◆ WORK INSTRUCTION A: Could you transcribe the part of the tournament guide below that begins at the words "If you need" and stops after "into baby steps."?
◆ WORK INSTRUCTION B: Can you turn the paragraph of the tournament guide below that starts "If you need a selfish reason to register" into a short bulleted list that keeps its main facts?
[SOURCE DOCUMENT Boundary: Start]
If you need a selfish reason to register, ask yourself if you have a guild preference. Almost everyone prefers some color combination over another. Registering early gives you a much better chance of receiving the guild pack that you want as opposed to whatever the TO has left. This set is in very high demand. It is likely that your TO will run out of one guild or another. Do you want to be stuck with Rakdos when you are Azorius to the core? Sign up early. If you haven’t already signed up, do it now. Stop reading and go sign up. Then come right back.

Step 2: Preparation

There is a lot in this step, so we’ll break it down into baby steps.

Baby Step 1: What to Bring

Druidic Satchel
Let’s start with your backpack. You will want something to hold your cards in other than your hands. I know it seems obvious, but at every tournament, you see a handful of people walking around with a stack of cards in either hand. You have too many things to bring that you can just hold it all in your hands. Bring your backpack.

  1. Pencil and paper – You will want to be able to write down your life totals. While you can use dice or just remember what your life total is, if there is a question between the players of what the life totals are, your judge or TO will side with the player who has it all written down.
[SOURCE DOCUMENT Boundary: End]
[DATASET EXTRACT Boundary: Start]
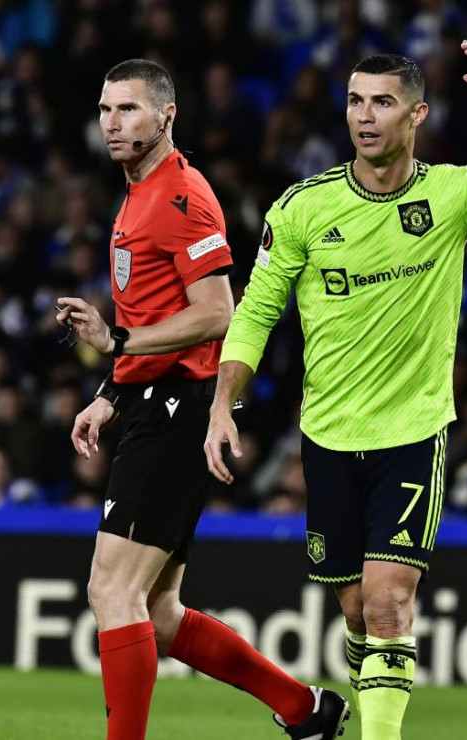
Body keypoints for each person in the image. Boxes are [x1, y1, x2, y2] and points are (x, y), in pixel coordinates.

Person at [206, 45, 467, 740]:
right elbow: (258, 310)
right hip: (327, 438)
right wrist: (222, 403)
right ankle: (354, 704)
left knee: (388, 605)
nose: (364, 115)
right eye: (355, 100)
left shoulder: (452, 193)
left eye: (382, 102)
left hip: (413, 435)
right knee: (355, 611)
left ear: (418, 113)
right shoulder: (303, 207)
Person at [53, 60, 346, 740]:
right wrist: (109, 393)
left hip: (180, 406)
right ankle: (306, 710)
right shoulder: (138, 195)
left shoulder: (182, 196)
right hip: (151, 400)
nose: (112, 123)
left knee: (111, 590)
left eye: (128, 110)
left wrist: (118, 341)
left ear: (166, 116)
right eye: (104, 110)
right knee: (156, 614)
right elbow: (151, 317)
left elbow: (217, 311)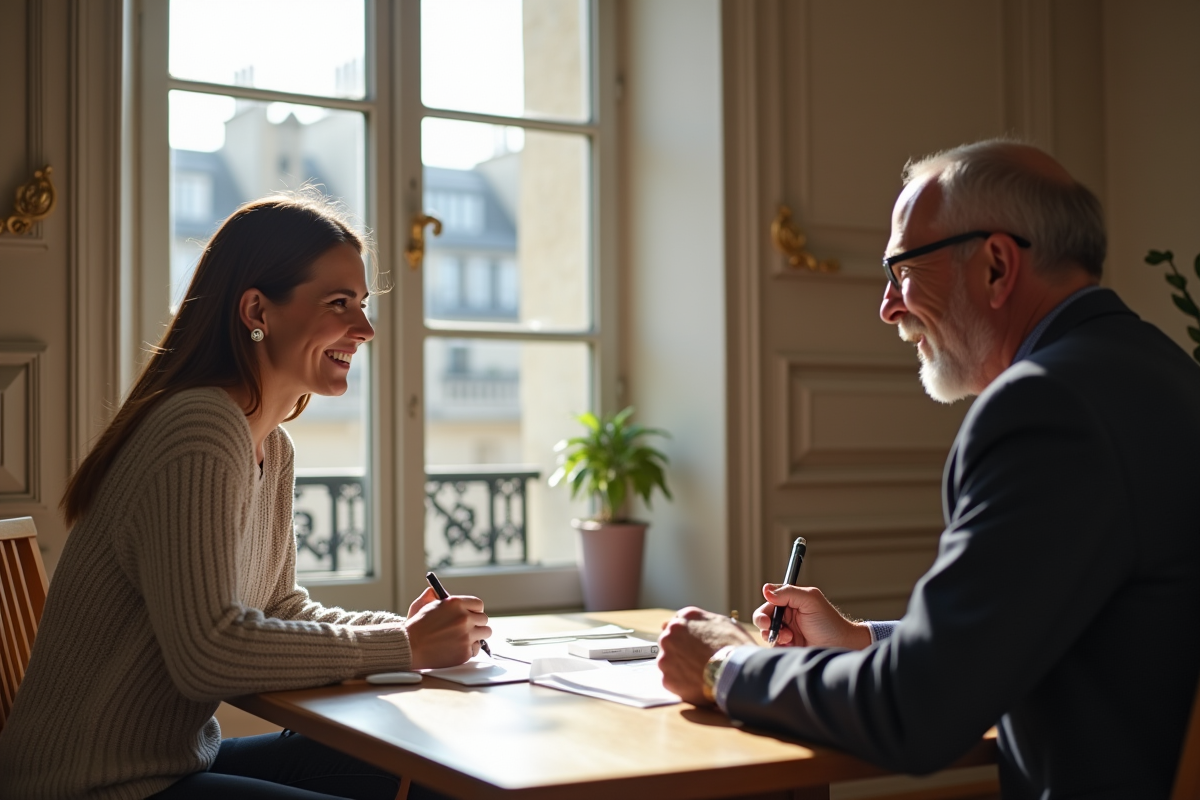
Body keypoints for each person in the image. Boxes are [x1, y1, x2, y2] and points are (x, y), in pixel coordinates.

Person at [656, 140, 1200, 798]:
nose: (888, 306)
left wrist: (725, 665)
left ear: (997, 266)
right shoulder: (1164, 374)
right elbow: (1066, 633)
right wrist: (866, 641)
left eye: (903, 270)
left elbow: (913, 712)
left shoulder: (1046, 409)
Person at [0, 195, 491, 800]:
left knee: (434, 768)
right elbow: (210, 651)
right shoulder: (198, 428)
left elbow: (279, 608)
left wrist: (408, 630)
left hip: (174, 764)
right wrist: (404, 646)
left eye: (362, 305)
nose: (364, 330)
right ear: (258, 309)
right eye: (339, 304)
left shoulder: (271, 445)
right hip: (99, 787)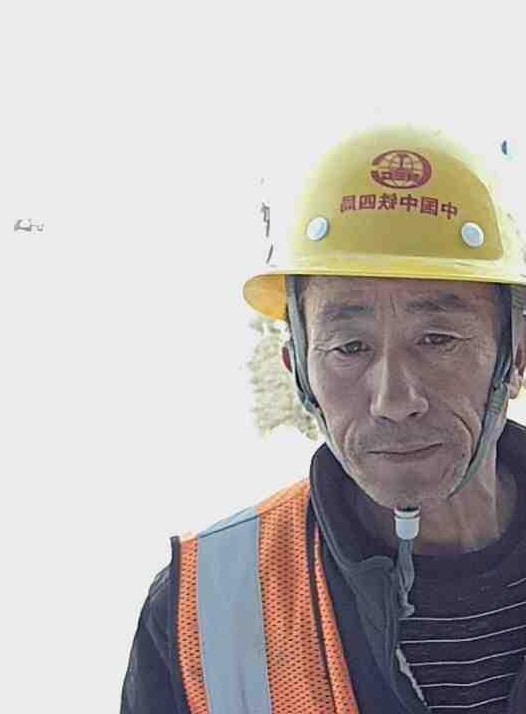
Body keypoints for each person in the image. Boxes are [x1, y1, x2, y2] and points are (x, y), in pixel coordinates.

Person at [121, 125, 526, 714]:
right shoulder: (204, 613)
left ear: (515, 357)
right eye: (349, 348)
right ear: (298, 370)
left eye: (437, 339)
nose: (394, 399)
[DATASET EXTRACT Boundary: End]
◆ TASK OUTPUT A:
If you need a selfish reason to register, ask yourself if you have a guild preference. Almost everyone prefers some color combination over another. Registering early gives you a much better chance of receiving the guild pack that you want as opposed to whatever the TO has left. This set is in very high demand. It is likely that your TO will run out of one guild or another. Do you want to be stuck with Rakdos when you are Azorius to the core? Sign up early. If you haven’t already signed up, do it now. Stop reading and go sign up. Then come right back.

Step 2: Preparation

There is a lot in this step, so we’ll break it down into baby steps.

◆ TASK OUTPUT B:
- Almost everyone prefers some color combination over another.
- Registering early gives you a much better chance of getting the guild pack you want instead of whatever the TO has left.
- The set is in very high demand, so your TO will likely run out of one guild or another.
- If you haven't signed up yet, do it now.